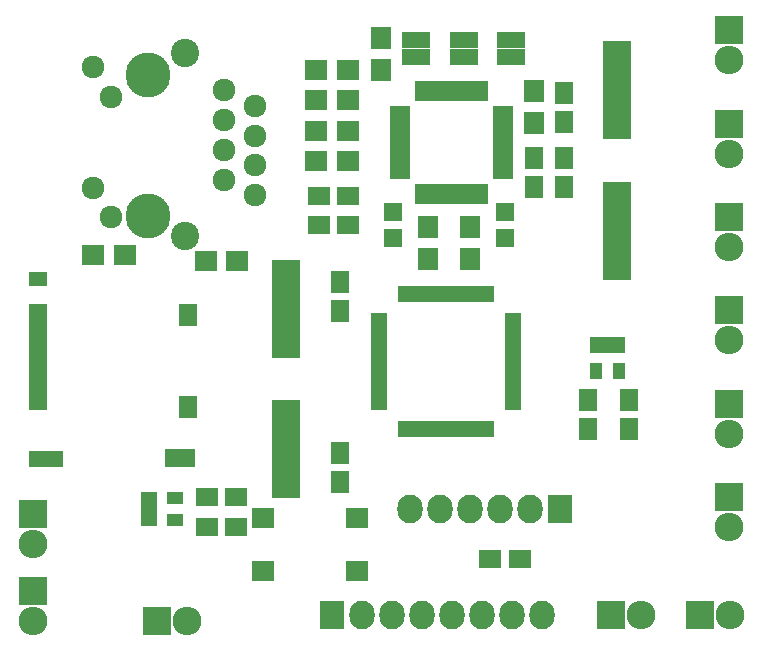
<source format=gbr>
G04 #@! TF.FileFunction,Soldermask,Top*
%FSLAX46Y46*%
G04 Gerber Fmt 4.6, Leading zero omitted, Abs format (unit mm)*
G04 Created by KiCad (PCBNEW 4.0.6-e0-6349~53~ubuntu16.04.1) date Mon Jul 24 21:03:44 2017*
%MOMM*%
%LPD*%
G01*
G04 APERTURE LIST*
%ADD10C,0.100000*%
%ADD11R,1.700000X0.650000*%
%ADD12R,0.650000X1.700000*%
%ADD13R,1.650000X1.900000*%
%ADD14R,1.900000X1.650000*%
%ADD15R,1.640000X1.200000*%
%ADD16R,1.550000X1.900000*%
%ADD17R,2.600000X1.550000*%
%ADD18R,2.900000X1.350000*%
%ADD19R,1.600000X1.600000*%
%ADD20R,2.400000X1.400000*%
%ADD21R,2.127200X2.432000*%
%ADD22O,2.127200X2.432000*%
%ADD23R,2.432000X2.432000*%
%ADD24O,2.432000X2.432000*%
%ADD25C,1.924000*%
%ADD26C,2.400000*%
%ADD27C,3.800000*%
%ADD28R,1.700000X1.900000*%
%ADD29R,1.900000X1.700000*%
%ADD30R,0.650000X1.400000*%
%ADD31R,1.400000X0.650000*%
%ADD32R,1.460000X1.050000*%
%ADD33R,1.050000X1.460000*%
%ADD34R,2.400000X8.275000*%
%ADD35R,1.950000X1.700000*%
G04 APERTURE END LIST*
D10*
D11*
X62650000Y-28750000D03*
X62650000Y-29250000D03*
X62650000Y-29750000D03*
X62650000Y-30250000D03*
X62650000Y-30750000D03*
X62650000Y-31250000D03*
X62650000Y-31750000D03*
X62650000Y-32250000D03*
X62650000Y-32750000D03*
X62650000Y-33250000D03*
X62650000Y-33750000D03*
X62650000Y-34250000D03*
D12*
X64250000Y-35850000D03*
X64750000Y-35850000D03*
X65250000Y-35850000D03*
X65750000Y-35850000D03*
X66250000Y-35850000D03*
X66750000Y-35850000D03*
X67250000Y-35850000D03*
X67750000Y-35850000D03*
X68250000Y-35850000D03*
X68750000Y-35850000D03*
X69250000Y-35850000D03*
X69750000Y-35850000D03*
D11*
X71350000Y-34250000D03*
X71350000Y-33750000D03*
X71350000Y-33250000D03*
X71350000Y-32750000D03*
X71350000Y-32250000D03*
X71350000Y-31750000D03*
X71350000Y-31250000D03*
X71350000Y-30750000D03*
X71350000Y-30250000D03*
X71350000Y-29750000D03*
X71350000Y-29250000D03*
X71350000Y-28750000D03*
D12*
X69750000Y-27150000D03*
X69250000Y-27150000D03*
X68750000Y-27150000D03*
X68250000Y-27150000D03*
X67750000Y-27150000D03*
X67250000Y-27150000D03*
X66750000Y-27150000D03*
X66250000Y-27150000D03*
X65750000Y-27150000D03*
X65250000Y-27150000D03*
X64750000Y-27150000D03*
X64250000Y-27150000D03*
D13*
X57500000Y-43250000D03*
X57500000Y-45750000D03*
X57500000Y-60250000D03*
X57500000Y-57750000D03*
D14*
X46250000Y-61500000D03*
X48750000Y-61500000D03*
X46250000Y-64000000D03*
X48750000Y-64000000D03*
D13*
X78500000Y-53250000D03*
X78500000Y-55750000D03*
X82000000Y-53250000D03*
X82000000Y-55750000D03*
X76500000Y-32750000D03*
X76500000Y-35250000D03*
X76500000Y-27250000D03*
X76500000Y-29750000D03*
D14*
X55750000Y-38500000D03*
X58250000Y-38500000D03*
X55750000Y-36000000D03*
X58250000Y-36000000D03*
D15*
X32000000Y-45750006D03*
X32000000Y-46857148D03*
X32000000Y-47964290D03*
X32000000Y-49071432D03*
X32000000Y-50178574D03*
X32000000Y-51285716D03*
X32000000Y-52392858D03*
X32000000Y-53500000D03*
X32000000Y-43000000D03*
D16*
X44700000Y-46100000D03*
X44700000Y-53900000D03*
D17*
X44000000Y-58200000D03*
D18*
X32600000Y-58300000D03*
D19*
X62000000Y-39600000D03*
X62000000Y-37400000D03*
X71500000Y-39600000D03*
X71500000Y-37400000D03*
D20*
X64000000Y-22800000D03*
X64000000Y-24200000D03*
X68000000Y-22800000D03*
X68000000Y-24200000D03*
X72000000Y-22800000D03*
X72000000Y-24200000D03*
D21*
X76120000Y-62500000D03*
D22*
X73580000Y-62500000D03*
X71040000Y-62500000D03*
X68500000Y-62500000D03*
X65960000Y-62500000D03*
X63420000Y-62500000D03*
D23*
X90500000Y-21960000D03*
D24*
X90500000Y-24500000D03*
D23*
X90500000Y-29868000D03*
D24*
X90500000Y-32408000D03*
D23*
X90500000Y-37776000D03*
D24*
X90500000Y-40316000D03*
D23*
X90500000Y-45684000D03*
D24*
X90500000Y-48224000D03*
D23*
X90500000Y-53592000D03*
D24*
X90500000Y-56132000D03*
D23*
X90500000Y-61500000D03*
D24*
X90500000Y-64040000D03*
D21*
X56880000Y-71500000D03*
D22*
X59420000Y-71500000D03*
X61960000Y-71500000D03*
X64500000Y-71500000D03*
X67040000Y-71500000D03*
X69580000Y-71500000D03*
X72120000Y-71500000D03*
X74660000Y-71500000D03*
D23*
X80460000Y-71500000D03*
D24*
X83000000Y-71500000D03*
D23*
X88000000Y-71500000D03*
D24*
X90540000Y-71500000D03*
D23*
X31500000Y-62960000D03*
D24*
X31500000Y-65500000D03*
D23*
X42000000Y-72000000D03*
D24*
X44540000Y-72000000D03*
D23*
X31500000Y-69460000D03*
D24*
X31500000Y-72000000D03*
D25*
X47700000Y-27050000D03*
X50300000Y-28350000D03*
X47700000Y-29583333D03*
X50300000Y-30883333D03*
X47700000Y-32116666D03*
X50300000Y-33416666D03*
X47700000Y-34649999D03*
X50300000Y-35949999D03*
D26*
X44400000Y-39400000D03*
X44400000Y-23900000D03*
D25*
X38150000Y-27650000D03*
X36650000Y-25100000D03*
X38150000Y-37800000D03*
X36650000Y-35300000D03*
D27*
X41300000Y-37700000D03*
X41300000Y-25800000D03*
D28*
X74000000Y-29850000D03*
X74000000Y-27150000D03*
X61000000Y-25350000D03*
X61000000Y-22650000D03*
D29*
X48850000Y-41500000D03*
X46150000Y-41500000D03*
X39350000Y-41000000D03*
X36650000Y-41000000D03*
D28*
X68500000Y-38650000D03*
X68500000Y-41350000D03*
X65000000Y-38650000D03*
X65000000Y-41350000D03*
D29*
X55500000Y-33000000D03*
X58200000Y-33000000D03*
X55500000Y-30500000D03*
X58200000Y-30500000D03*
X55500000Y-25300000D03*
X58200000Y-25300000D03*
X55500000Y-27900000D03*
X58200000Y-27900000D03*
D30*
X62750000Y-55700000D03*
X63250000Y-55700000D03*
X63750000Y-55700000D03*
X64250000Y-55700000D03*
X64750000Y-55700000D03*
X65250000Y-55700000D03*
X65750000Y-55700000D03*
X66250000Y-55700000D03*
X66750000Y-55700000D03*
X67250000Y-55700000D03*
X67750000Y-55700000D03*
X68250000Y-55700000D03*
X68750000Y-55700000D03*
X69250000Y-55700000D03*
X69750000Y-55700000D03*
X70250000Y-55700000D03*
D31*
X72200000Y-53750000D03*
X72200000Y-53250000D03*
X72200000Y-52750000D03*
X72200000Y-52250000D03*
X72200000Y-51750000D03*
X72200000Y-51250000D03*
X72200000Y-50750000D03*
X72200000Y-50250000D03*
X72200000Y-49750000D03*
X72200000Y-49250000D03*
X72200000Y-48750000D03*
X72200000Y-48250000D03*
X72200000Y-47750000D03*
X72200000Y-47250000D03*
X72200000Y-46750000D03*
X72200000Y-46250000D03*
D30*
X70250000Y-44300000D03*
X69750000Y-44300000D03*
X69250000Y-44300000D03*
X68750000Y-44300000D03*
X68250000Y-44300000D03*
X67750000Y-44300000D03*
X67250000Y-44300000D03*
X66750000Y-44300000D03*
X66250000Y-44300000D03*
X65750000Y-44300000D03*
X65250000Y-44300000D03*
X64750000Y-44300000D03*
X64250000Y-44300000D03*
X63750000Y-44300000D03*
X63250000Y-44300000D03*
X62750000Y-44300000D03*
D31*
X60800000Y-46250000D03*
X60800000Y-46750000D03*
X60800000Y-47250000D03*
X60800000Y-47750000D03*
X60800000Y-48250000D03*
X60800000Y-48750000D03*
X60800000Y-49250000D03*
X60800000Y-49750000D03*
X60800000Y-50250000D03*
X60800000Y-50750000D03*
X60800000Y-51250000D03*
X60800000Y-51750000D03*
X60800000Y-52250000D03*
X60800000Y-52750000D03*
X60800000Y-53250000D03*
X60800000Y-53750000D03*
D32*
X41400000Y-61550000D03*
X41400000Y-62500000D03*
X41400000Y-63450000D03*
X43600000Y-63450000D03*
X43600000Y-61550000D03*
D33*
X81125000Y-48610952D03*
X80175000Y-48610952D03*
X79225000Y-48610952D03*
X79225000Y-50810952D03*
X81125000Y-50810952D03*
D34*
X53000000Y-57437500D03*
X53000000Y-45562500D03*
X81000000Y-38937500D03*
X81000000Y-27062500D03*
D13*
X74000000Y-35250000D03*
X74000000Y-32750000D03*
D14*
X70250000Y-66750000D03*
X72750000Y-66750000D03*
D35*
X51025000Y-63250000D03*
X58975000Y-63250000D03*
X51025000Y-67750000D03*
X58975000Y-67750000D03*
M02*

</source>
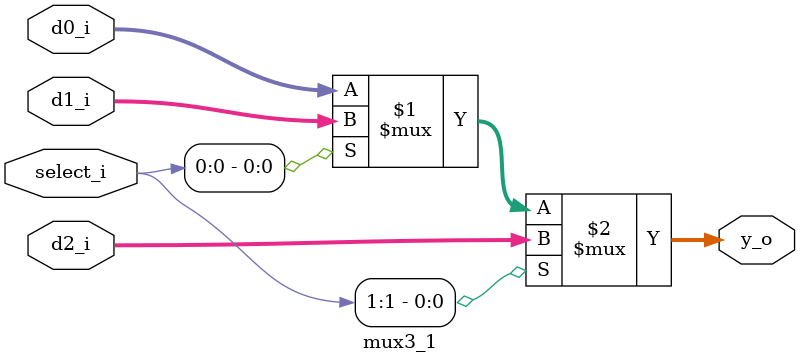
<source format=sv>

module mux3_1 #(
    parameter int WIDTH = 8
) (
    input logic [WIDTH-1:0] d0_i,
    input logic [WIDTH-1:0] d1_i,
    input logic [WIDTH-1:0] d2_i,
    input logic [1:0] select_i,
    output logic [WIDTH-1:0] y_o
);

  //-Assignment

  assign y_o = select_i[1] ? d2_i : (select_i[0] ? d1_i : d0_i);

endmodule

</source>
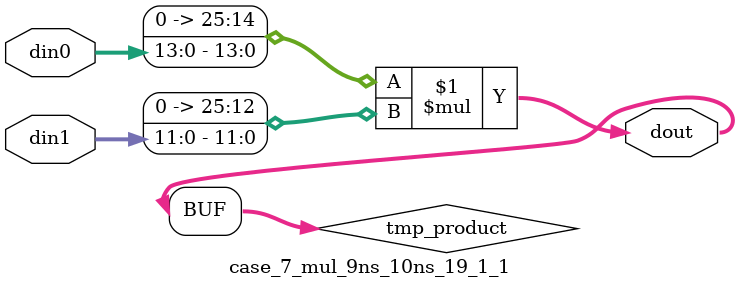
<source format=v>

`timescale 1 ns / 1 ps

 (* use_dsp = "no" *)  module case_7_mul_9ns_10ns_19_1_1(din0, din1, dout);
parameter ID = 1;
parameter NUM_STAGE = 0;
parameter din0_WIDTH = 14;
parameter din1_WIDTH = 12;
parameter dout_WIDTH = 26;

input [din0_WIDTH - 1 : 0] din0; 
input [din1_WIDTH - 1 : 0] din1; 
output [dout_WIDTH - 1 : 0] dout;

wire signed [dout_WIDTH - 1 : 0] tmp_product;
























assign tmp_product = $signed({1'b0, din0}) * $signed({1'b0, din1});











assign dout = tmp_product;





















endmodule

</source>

● ● ● ● ●

#### TASK ITEM:
Report each line of the data that includes the string "format".

#### FINISHED TASK:
<source format=gbr>
G04 Gerber Fmt 4.6, Leading zero omitted, Abs format (unit mm)*
<source format=sv>
<source format=v>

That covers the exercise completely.